| Work to be completed |
Print the listing below word for word, but drop any pictures it contains.

| Stored data |
»»
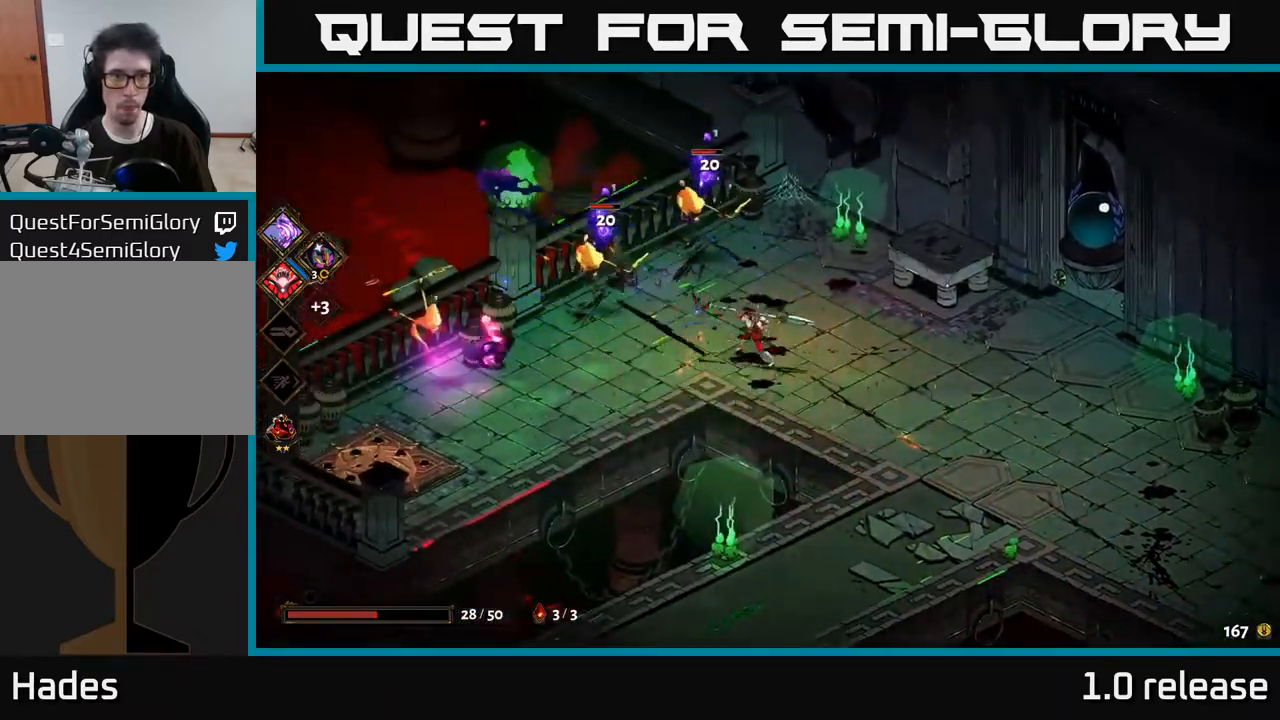
{"buttons": ["X"], "left_stick": "left", "right_stick": "center", "events": [[16, "X", "up"], [433, "X", "down"], [483, "left_stick", "left"]]}
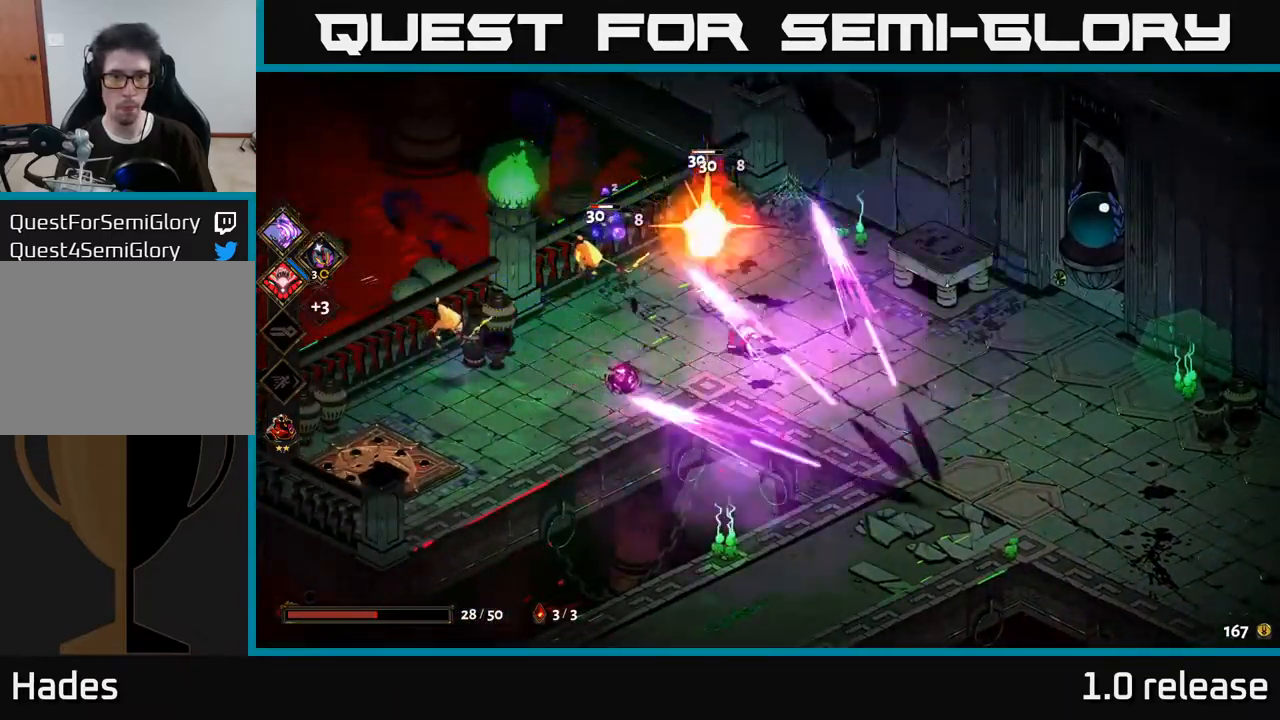
{"buttons": [], "left_stick": "left", "right_stick": "center", "events": [[83, "X", "up"], [150, "A", "down"], [266, "X", "down"], [300, "A", "up"], [366, "X", "up"]]}
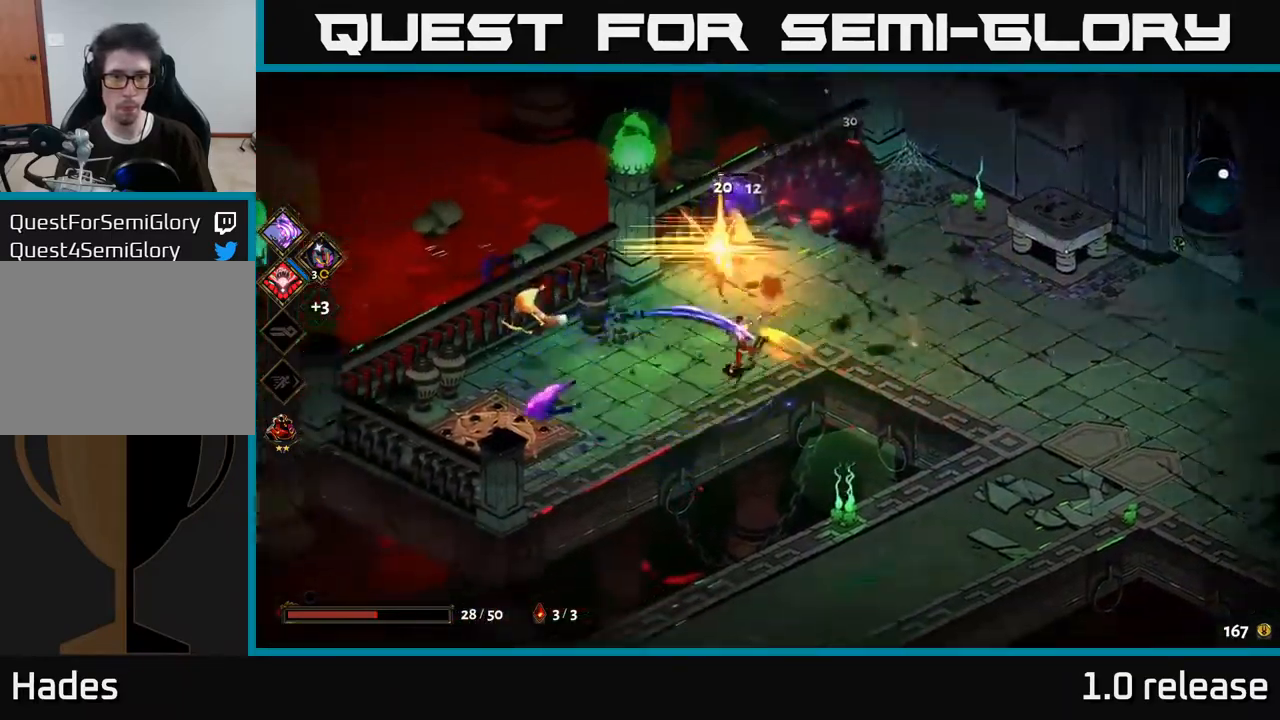
{"buttons": ["X"], "left_stick": "left", "right_stick": "center", "events": [[66, "X", "down"], [200, "X", "up"], [483, "X", "down"]]}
««
| Written reply |
{"buttons": ["X"], "left_stick": "left", "right_stick": "center", "events": [[16, "X", "up"], [433, "X", "down"], [483, "left_stick", "left"]]}
{"buttons": [], "left_stick": "left", "right_stick": "center", "events": [[83, "X", "up"], [150, "A", "down"], [266, "X", "down"], [300, "A", "up"], [366, "X", "up"]]}
{"buttons": ["X"], "left_stick": "left", "right_stick": "center", "events": [[66, "X", "down"], [200, "X", "up"], [483, "X", "down"]]}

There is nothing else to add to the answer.